The lysozyme from bacteriophage T4 is being used as a model system to determine the roles of individual amino acids in the folding and stability of a typical globular protein. Such studies can provide quantitative information on the contributions made by different types of interactions including hydrogen bonds, hydrophobic interactions, salt bridges and disulphide bridges. To determine the contribution of long-range electrostatic interactions a combination of charge-change mutations was used to reduce the overall formal charge on T4 lysozyme at neutral pH from +9 to +1 units. Such changes in charge were found to have little effect on the stability of the molecule. Salt bridges engineered on the surface of the protein also were found to contribute little to stability. In contrast, the introduction of acidic groups designed to interact with the partial positive charges at the N-termini of alpha-helices consistently increased the stability of the protein. It is argued that this difference between electrostatic salt-bridge interactions and electrostatic 'helix-dipole' interactions lies in the entropic cost of bringing together the interacting partners. In an attempt to simplify the folding problem, and also to further investigate the helix propensity of different amino acids, a series of alanines was introduced within an alpha-helix of T4 lysozyme. The resultant protein not only folds normally but is also more stable than the wild-type enzyme, adding further support to recent evidence that alanine is a helix-favouring amino acid.

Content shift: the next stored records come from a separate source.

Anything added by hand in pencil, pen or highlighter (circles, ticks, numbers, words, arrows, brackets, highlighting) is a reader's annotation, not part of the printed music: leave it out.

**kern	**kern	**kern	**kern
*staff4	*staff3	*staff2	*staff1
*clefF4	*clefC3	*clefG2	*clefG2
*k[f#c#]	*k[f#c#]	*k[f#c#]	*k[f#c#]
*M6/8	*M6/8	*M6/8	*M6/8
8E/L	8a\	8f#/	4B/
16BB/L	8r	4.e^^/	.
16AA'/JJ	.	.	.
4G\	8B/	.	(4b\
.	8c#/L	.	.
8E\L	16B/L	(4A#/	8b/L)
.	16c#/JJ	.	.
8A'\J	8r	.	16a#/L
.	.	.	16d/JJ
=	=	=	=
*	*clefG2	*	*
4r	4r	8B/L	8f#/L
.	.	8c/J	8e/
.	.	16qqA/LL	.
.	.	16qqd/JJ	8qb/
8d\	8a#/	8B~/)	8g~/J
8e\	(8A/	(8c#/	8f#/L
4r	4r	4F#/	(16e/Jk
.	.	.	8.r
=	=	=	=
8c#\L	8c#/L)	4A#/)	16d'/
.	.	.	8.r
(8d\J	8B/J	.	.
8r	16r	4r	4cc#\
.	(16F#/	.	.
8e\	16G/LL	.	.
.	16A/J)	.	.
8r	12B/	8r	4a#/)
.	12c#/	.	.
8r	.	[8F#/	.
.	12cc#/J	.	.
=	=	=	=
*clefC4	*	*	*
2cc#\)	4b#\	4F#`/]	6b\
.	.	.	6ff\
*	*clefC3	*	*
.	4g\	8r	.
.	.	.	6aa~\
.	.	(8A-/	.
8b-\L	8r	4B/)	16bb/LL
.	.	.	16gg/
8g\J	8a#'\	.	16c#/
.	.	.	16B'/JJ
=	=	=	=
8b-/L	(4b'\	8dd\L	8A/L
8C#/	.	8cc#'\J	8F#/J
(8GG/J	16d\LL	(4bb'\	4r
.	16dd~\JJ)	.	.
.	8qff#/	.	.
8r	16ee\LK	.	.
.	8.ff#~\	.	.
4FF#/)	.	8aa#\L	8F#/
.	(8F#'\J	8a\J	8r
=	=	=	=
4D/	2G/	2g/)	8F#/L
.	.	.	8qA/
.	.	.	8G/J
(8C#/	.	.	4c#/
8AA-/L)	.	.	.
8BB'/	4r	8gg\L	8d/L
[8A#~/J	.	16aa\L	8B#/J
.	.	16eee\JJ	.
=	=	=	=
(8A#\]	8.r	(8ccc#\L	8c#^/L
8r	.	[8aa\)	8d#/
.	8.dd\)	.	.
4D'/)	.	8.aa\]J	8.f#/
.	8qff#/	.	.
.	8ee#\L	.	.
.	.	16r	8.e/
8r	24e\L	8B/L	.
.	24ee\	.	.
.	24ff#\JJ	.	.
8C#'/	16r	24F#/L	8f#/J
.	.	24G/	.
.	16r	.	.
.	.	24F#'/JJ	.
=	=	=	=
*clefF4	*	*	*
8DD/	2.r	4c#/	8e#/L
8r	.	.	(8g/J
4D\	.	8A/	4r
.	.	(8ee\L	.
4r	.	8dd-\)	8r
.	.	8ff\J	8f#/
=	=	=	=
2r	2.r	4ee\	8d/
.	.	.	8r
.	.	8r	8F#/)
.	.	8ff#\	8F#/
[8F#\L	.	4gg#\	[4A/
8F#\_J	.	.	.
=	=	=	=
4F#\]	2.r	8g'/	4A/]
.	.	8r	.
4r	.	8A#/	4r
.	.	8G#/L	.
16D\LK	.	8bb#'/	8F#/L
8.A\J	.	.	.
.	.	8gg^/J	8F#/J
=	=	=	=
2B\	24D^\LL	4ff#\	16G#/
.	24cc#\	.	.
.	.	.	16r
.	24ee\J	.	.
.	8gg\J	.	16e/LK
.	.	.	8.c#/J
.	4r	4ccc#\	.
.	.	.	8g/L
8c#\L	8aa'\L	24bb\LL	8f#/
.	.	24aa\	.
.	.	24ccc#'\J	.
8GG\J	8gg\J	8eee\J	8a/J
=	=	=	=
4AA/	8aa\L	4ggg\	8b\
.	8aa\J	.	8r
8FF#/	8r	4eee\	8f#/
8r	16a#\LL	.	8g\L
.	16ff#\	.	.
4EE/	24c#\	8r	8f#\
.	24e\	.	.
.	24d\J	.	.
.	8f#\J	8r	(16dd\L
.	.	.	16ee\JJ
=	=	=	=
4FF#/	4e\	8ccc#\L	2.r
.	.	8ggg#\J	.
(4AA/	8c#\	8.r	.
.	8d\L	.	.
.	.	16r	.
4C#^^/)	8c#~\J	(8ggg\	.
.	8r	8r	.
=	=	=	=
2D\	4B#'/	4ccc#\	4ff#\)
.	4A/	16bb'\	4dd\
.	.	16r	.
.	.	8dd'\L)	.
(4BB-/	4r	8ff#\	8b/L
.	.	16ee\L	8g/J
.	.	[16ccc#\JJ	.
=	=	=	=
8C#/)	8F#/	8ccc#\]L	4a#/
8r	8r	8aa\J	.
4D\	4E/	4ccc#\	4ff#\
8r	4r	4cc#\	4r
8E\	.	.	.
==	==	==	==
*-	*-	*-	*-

A mutant T4 lysozyme (Val 131----Ala) designed to increase thermostability by the reduction of strain within an alpha-helix.

An attempt has been made to identify residues in T4 phage lysozyme that may have strained conformations and, by appropriate site-directed replacements, to reduce this strain and thus increase the thermostability of the protein. Valine 131, within alpha-helix 126-134, was identified as a potential candidate. Its side-chain rotational angle, chi 1, differs by approximately 18 degrees from the low-energy trans configuration. In addition, it is largely solvent exposed, yet is held in a rigid conformation. The mutant protein with Val 131 replaced by alanine was constructed and found to have a melting temperature 0.9 degrees C higher than that of wild-type lysozyme at pH 2.8. As a control, the mutant Val 131----Thr was also constructed and its melting temperature was found to be marginally lower than wild type. High-resolution crystal structure determinations of the mutant lysozymes show that their structures are virtually identical with that of wild-type lysozyme, except for the Val----Ala or Val----Thr replacement. Analysis of the different structures suggests that the design of the Val----Ala substitution was, in principle, successful, although the apparent gain in stability caused by reduction in strain is modest and is somewhat offset by the loss of hydrophobic interactions and by entropic effects. The results also help to provide a structural rationalization for the experimental and empirical observations that alanine has a higher helix propensity than valine or threonine.